>>
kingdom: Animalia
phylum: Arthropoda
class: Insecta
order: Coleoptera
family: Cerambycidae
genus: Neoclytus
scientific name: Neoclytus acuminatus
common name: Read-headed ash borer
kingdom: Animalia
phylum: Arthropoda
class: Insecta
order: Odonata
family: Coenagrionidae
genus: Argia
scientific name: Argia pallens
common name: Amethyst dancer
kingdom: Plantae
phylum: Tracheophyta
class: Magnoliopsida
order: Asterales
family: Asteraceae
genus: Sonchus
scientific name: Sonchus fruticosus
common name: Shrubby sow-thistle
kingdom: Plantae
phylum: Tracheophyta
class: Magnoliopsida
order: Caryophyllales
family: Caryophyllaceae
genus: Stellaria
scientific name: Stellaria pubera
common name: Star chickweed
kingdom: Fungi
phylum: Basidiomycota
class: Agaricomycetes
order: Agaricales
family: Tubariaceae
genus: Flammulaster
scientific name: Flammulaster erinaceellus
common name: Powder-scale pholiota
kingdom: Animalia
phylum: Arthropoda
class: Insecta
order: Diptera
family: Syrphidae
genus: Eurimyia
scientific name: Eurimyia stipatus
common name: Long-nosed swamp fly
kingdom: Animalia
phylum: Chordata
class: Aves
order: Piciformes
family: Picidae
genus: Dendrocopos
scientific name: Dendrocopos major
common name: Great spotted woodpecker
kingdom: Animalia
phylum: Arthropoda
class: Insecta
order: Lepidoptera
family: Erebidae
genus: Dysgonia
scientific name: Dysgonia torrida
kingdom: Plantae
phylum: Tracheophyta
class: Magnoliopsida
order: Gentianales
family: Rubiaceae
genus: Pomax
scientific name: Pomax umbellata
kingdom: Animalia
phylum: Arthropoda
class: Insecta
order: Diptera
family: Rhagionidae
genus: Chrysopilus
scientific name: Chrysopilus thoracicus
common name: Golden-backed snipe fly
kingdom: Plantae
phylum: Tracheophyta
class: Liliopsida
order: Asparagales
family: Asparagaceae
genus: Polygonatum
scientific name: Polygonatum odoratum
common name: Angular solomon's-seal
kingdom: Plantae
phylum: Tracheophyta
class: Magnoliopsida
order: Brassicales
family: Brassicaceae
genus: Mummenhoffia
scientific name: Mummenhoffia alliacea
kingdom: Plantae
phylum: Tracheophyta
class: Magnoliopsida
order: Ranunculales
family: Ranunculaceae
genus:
<<
## AIM OF THE TASK
Update all the entries above by replacing every "scientific name" with "species", keeping everything else the same.

## WRITTEN RESPONSE
kingdom: Animalia
phylum: Arthropoda
class: Insecta
order: Coleoptera
family: Cerambycidae
genus: Neoclytus
species: Neoclytus acuminatus
common name: Read-headed ash borer
kingdom: Animalia
phylum: Arthropoda
class: Insecta
order: Odonata
family: Coenagrionidae
genus: Argia
species: Argia pallens
common name: Amethyst dancer
kingdom: Plantae
phylum: Tracheophyta
class: Magnoliopsida
order: Asterales
family: Asteraceae
genus: Sonchus
species: Sonchus fruticosus
common name: Shrubby sow-thistle
kingdom: Plantae
phylum: Tracheophyta
class: Magnoliopsida
order: Caryophyllales
family: Caryophyllaceae
genus: Stellaria
species: Stellaria pubera
common name: Star chickweed
kingdom: Fungi
phylum: Basidiomycota
class: Agaricomycetes
order: Agaricales
family: Tubariaceae
genus: Flammulaster
species: Flammulaster erinaceellus
common name: Powder-scale pholiota
kingdom: Animalia
phylum: Arthropoda
class: Insecta
order: Diptera
family: Syrphidae
genus: Eurimyia
species: Eurimyia stipatus
common name: Long-nosed swamp fly
kingdom: Animalia
phylum: Chordata
class: Aves
order: Piciformes
family: Picidae
genus: Dendrocopos
species: Dendrocopos major
common name: Great spotted woodpecker
kingdom: Animalia
phylum: Arthropoda
class: Insecta
order: Lepidoptera
family: Erebidae
genus: Dysgonia
species: Dysgonia torrida
kingdom: Plantae
phylum: Tracheophyta
class: Magnoliopsida
order: Gentianales
family: Rubiaceae
genus: Pomax
species: Pomax umbellata
kingdom: Animalia
phylum: Arthropoda
class: Insecta
order: Diptera
family: Rhagionidae
genus: Chrysopilus
species: Chrysopilus thoracicus
common name: Golden-backed snipe fly
kingdom: Plantae
phylum: Tracheophyta
class: Liliopsida
order: Asparagales
family: Asparagaceae
genus: Polygonatum
species: Polygonatum odoratum
common name: Angular solomon's-seal
kingdom: Plantae
phylum: Tracheophyta
class: Magnoliopsida
order: Brassicales
family: Brassicaceae
genus: Mummenhoffia
species: Mummenhoffia alliacea
kingdom: Plantae
phylum: Tracheophyta
class: Magnoliopsida
order: Ranunculales
family: Ranunculaceae
genus:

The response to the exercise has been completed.